Ich bin mit meinem Mann und unserem Kind im Juni 2022 nach Bukarest gezogen. In der Zwischenzeit haben wir nochmal Nachwuchs bekommen, so dass ich einige Monate weg war. Seit letztem Herbst bin ich zurück auf der Stelle und die Zwillinge sind jetzt ein Jahr alt geworden. 

Herzlichen Glückwunsch! Was haben Sie davor gemacht?

Eigentlich bin ich Nahostwissenschaftlerin. Ich war während des Studiums viel in der Türkei und im Iran. Lange Zeit habe ich in der politischen Bildung gearbeitet und zuletzt das Büro der Friedrich-Ebert-Stiftung in München geleitet. Ich bin dann durch das Rotationsverfahren innerhalb der Stiftung nach Rumänien gekommen und fand das sehr spannend. Mein Mann und ich waren vorher noch nicht in Südosteuropa und das hat uns gereizt.
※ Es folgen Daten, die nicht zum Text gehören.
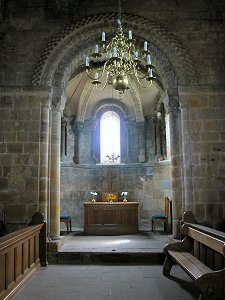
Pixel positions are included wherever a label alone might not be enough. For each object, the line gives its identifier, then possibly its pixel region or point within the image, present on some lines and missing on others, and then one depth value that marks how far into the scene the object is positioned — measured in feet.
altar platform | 19.44
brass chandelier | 16.63
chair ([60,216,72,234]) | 29.04
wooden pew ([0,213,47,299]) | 12.60
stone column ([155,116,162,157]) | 35.94
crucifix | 35.83
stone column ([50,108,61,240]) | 21.53
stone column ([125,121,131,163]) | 36.83
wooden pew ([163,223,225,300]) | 10.89
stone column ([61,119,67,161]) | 34.88
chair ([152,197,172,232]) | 29.12
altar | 29.35
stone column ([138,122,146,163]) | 36.42
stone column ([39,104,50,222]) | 21.01
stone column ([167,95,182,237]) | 21.76
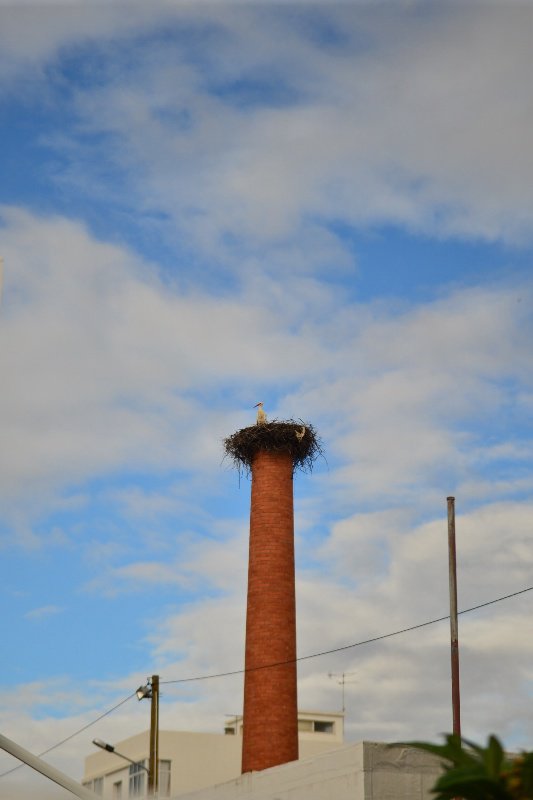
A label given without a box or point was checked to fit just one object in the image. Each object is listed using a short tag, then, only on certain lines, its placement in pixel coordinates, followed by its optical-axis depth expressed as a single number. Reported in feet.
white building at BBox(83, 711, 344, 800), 160.76
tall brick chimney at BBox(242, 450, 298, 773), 110.42
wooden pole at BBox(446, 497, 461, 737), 82.12
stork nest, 120.88
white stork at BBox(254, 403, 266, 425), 122.62
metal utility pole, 104.47
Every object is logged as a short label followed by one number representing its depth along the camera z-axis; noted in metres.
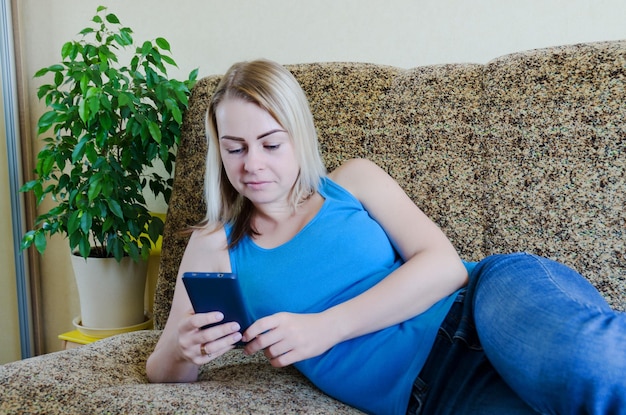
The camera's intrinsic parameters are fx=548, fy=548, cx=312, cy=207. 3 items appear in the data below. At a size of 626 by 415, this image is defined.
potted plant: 1.58
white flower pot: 1.73
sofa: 0.88
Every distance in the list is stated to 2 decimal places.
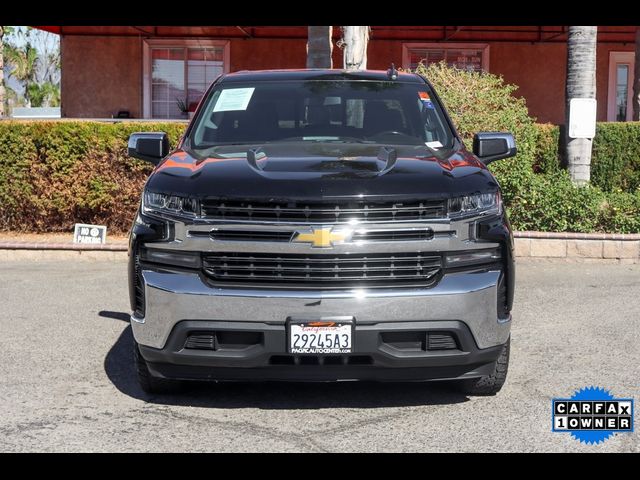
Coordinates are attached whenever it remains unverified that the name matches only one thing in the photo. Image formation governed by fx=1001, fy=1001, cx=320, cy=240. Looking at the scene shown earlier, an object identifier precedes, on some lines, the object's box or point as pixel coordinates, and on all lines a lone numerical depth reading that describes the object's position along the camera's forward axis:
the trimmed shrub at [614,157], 13.51
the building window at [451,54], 21.73
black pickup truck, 5.02
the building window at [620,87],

Es ist einerseits eine ganz neue Erfahrung für uns und andererseits finden wir viele bekannte Bezugspunkte – ich durch meinen Nahost-Hintergrund und mein Mann als Portugiese. Die romanische Welt ist uns sehr vertraut, auch sprachlich. Rumänisch würde ich gern noch besser sprechen können.

Wie gefällt Ihnen Bukarest?

Sehr gut. Es gibt sehr viele schöne Ecken zu entdecken. Das Nebeneinander von verschiedenen Baustilen macht die Stadt besonders. Das viele Grün ist auch toll, die Gartenlokale, die verschiedenen Welten hinter jeder Hauswand. Aus München kommend genießen wir hier auch die Nähe zu den Bergen und zum Meer sehr.

Das einzige, was hier wirklich anstrengend ist, ist der Straßenverkehr: Wir fahren Fahrrad. Ich bringe meinen Sohn mit dem Laufrad in den Kindergarten oder mit dem Fahrradanhänger. Ein paar mehr Mitstreiter auf der Straße würde ich mir da wünschen und bei den Autofahrern etwas mehr Verständnis für andere Verkehrsteilnehmer.

Das FES Büro wurde 1998 in Bukarest eröffnet. Können Sie kurz erklären, was die Prioritäten der Stiftung hier in Rumänien sind?

Wir arbeiten schwerpunktmäßig zu vier Themen. Eines davon ist Demokratie, worunter auch die Sicherung der Demokratie fällt, der Kampf gegen Rechtsextremismus und -populismus. 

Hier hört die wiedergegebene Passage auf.